# 阅读短文
───

红黏谷炕干了,娘催促着:赶快把粘米面子拉喽,别等天冷了伸不出手再拉太遭罪。入秋以后,新粮下来了,碾粮食的多起来,人们早早就去排队占碾子。

父亲一清早就背着粮口袋去了碾棚,我和娘匆匆吃了口饭,拎着笤帚、簸萁、筛子和罗去替换父亲回家吃饭。快傍晌午了才轮到我家。我跟父亲推碾子,娘在后头扫磨。乡下人都知道,最难碾磨的就是黏谷,尤其是磨粘米面,不好去壳不说还爱挂碾子,出风不净,谷壳混在面子里就没法吃了。

我和父亲推着碾子,沿着永远也走不到头的碾道,一圈一圈地转着。那时我才七八岁,身高将将超过碾扛。沉重的碾子就像一座大山一样,难以撼动。由于起得早,早饭只喝了几口稀粥,体力渐渐不支,感觉碾子越来越沉、越推越吃力。我咬牙坚持,汗水顺着脸颊和后背直往下淌,还没完全好利落的伤处被汗水刺激得又痛又痒。我强忍着眩晕和翻江倒海的呕吐,始终没有停下脚步,因为我感觉到,手中的碾扛在颤抖,父亲的脚步越来越慢、越来越沉重。

───

# 作业要求
- 1) 判断下列说法是否符合推碾子一文，答“是”或“否”，并原样引出文中起决定作用的词句：(a) 父亲一大早就背着粮口袋去了碾棚；(b) 一到碾棚就轮到了我家；(c) 推碾子时，娘在前面拉碾杠。
- 2) 根据推碾子一文，推碾子那时“我”多大？
- 3) 请紧接推碾子一文的最后一句往下续写。
所附数据与推碾子一文毫无关联。

───

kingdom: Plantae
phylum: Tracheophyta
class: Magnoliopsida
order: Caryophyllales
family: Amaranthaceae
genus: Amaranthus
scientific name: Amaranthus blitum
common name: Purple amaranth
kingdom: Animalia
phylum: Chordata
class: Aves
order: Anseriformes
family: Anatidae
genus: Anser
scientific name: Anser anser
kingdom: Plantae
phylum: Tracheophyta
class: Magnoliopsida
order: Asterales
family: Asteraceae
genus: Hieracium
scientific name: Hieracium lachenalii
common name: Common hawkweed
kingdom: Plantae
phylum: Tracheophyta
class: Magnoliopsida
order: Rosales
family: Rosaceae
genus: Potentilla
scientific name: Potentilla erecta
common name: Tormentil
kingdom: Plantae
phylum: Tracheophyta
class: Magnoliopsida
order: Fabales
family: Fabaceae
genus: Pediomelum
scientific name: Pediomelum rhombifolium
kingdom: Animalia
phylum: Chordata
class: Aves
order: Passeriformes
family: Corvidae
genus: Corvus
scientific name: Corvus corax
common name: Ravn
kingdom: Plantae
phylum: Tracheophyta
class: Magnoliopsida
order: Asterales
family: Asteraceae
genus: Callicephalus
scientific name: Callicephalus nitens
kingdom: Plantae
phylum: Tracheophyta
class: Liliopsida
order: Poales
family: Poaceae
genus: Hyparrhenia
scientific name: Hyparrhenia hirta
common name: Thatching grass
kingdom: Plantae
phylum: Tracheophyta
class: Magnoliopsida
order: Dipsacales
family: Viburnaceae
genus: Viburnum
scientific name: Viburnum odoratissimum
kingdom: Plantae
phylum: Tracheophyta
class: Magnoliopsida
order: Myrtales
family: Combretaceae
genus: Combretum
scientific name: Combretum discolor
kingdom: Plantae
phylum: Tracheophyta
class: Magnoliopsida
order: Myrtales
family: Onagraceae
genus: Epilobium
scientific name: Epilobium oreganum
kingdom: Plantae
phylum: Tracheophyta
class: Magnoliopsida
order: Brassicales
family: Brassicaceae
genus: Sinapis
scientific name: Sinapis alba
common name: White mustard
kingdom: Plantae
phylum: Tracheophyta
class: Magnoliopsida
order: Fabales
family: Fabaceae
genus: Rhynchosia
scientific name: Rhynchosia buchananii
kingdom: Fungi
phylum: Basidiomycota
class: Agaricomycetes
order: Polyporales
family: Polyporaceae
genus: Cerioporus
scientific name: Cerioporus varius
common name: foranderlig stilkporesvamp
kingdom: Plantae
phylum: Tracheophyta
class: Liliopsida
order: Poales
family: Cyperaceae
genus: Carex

───

# 参考答案
- 1)
(a) 是。“父亲一清早就背着粮口袋去了碾棚”
(b) 否。“快傍晌午了才轮到我家”
(c) 否。“娘在后头扫磨”

- 2) 七八岁。

- 3)
一袋黏谷磨了小半天,收拾完回到家太阳已经偏西了。我又累又饿,头晕恶心一句话都不想说,一进屋就栽倒在炕上昏睡过去。那些年,像我一样从小就干活的孩子很多很多,穷人家的孩子早当家,是有道理的。

村东的那口老井是这个屯子唯一的一口供人畜饮用的水井,是小村的生命之源。听老辈说,这口水井已有一百多年的历史。当年,有孙氏三兄弟从关里逃荒来到此地,见这里水丰草茂,土地肥沃,便定居在此,挖了这口井。据说当年挖井的时候还请了一个阴阳先生看风水。说来也挺神奇,这口井水不仅清冽甘甜,而且冬暖夏凉。夏天,水面与井口有六七丈距离,水深不见底,打上来的水如冰泉一般清凉。冬天,水面与井口不足丈余,井水汩汩冒泡,井口不断有白雾涌出,打上来的水泛着气泡,温度要比常温高很多。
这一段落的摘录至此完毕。